Work to complete ->
Without including the pictures, copy out every line below.

____ Extracted data

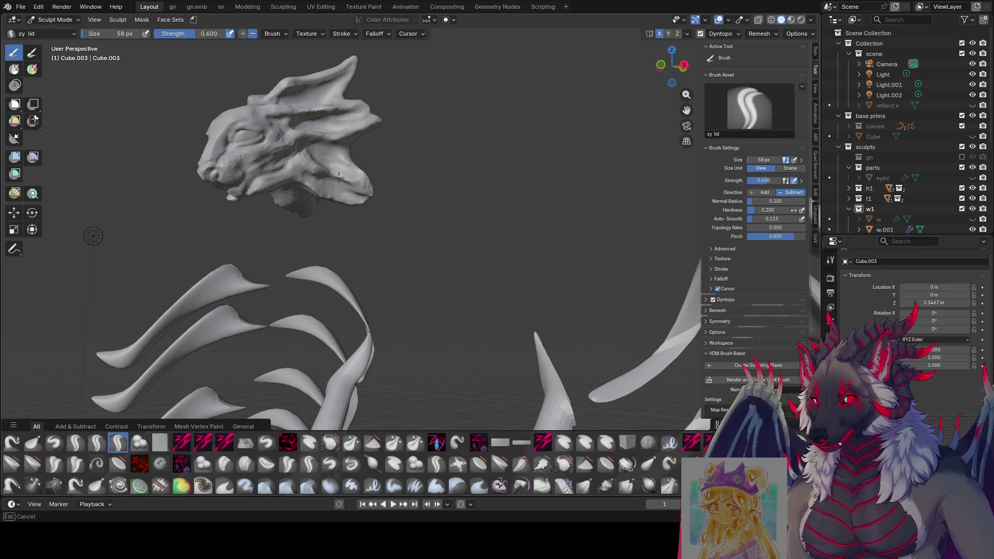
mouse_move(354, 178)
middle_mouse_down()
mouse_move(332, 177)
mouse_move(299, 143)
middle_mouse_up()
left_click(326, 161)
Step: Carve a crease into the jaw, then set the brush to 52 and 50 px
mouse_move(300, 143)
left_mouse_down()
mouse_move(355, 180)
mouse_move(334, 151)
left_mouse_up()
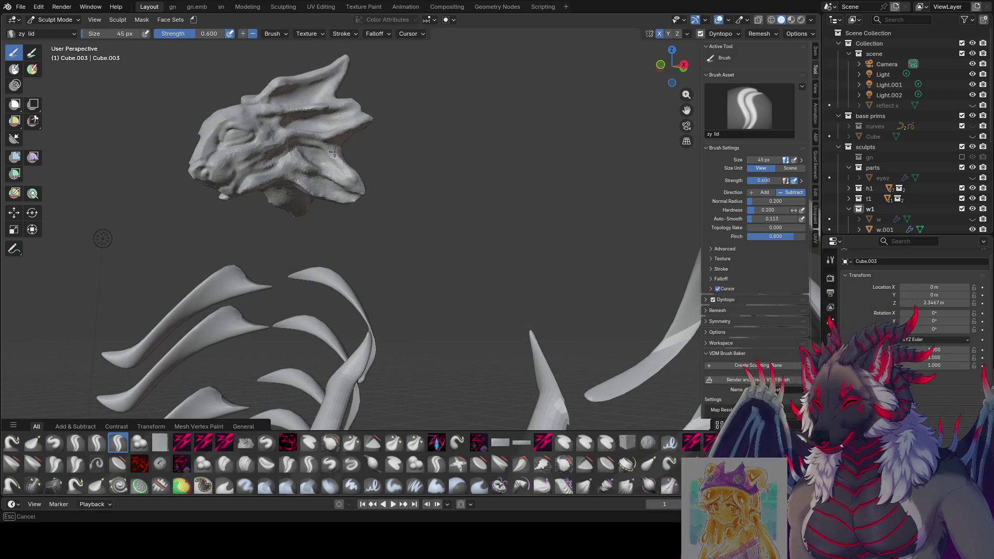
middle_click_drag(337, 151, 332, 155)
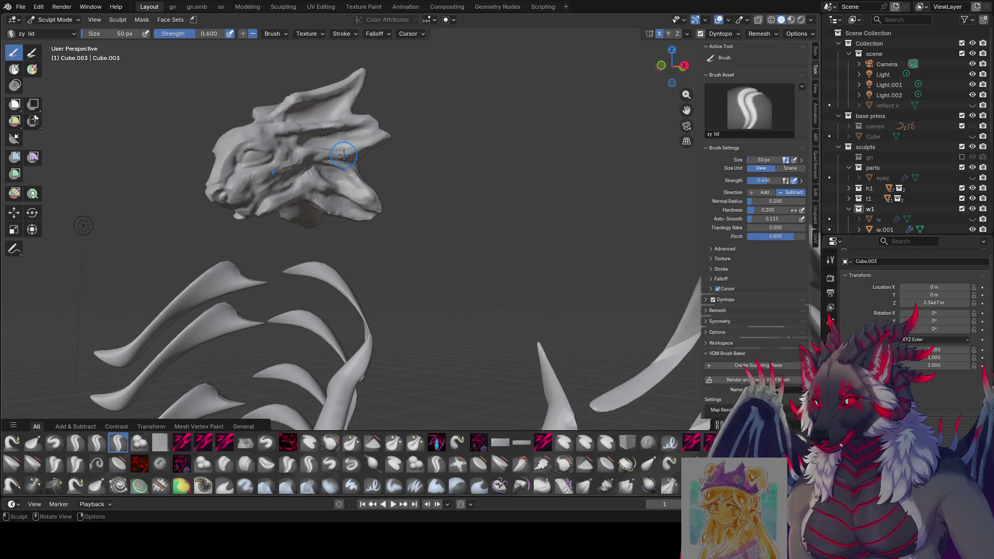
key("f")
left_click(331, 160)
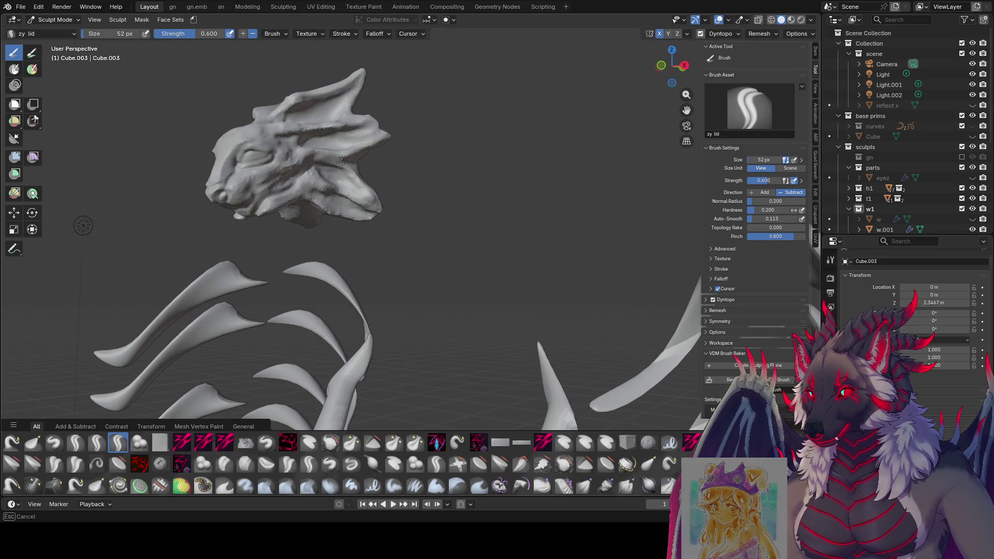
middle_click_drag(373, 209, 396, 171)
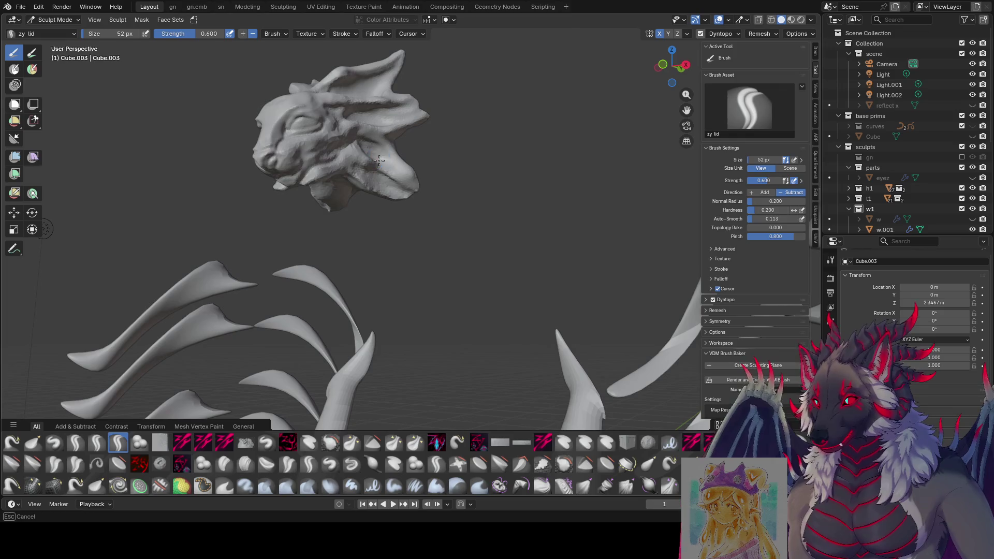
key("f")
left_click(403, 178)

________

Solution to the problem ->
mouse_move(354, 178)
middle_mouse_down()
mouse_move(332, 177)
mouse_move(299, 143)
middle_mouse_up()
left_click(326, 161)
Step: Carve a crease into the jaw, then set the brush to 52 and 50 px
mouse_move(300, 143)
left_mouse_down()
mouse_move(355, 180)
mouse_move(334, 151)
left_mouse_up()
middle_click_drag(337, 151, 332, 155)
key("f")
left_click(331, 160)
middle_click_drag(373, 209, 396, 171)
key("f")
left_click(403, 178)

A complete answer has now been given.